Wednesday, June 22, 2016

Fight 5.2

     The shouting came from the white house to my right. They were all white houses, or off white houses. It was St Patrick’s Day and a Thursday and about 10 pm. Albany was already drunk. Children crossed slowly in the middle of the street, cop cars idled at stoplights, and the fluorescent lights of the dollar pizza place on the corner illuminated a swarm of white legs like moths around a porch light.
    All the houses looked the same. Full recycling cans sat on the island of grass between the street and the cracked sidewalk. The shouting came from the house with the garage in the back of the driveway with its lights on. I could make out a small gathering of people I couldn’t see but for the red light of a burning spliff.
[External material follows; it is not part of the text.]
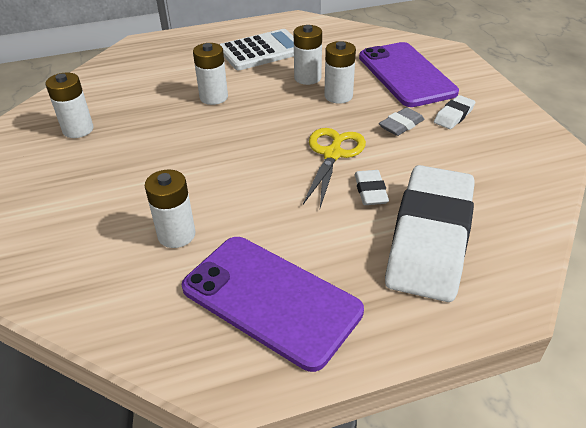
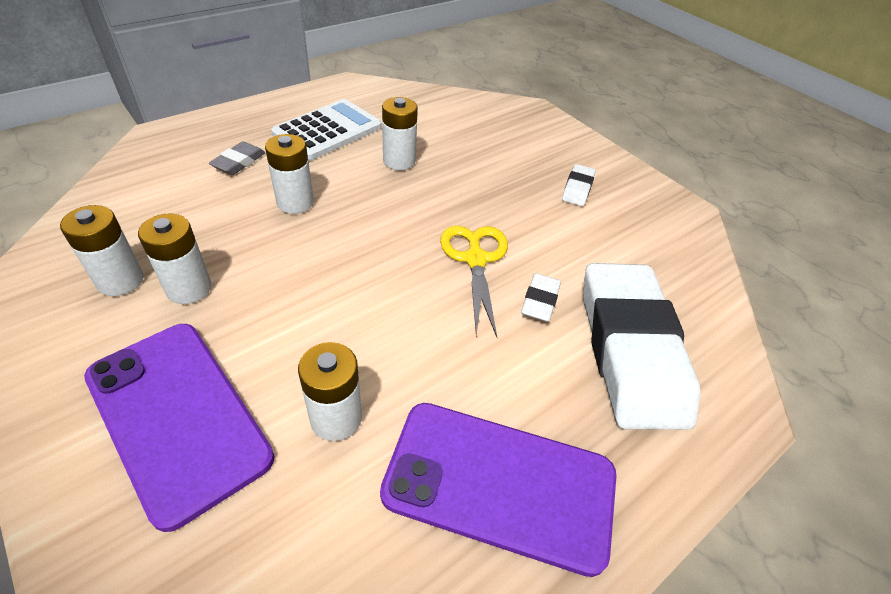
camera: 25 degrees left, 5 degrees up
(338, 96) = (445, 180): white battery -> white battery (189, 288)
(370, 191) = (540, 301): white eraser -> white eraser turned 45 degrees clockwise
(401, 125) = (531, 209): grey eraser -> grey eraser (239, 162)
(406, 75) = (505, 144): purple phone -> purple phone (178, 416)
     We were walking to the bar I believe. My friends moved ahead, their arms swaying but I stopped to listen to the man yell at this girl. I stopped and tapped the toe of my boots on the cement. It was warm for March but I still shivered in my t-shirt.
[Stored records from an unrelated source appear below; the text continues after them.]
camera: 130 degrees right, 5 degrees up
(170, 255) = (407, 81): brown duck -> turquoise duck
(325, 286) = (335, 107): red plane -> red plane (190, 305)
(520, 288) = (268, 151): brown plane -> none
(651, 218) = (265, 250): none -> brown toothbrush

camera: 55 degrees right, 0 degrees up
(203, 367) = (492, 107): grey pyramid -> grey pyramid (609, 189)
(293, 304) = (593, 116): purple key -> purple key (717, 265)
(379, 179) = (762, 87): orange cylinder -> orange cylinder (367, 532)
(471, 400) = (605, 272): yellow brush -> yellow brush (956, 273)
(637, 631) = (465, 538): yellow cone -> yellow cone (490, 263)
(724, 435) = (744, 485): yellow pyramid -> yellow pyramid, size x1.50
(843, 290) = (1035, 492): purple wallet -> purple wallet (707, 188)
      He was screaming now. Something about her being out late or the dress she was wearing. I can’t remember. I couldn’t see who they were but they had given themselves a considerable distance from their friends, making their way down the driveway and away out of the light. His back was to me. He suddenly got very quite.
     I put the bottle I was walking with down on the lawn. I bopped a bit on my toes.
     “Oh you’re gonna cry like a bitch,” she said. “That’s right. This is how it always goes. I do something and you get upset and cry like a baby. You do not deserve me.”
      He was still backing up and she was right, I could hear him quietly crying. I picked my beer up off the mixture of thin dirt and grass and I left. I walked without really knowing where I was going, I was told the bar was on Edwards but I couldn’t read the signs. She was right. He was crying. A soft whimper, like a dog yipping in its sleep. Its legs twitching slightly but its deep breaths making its chest expand and contract on the floor.

     I wonder why I had left. But all the houses looked the same. So I finished my beer and kept walking.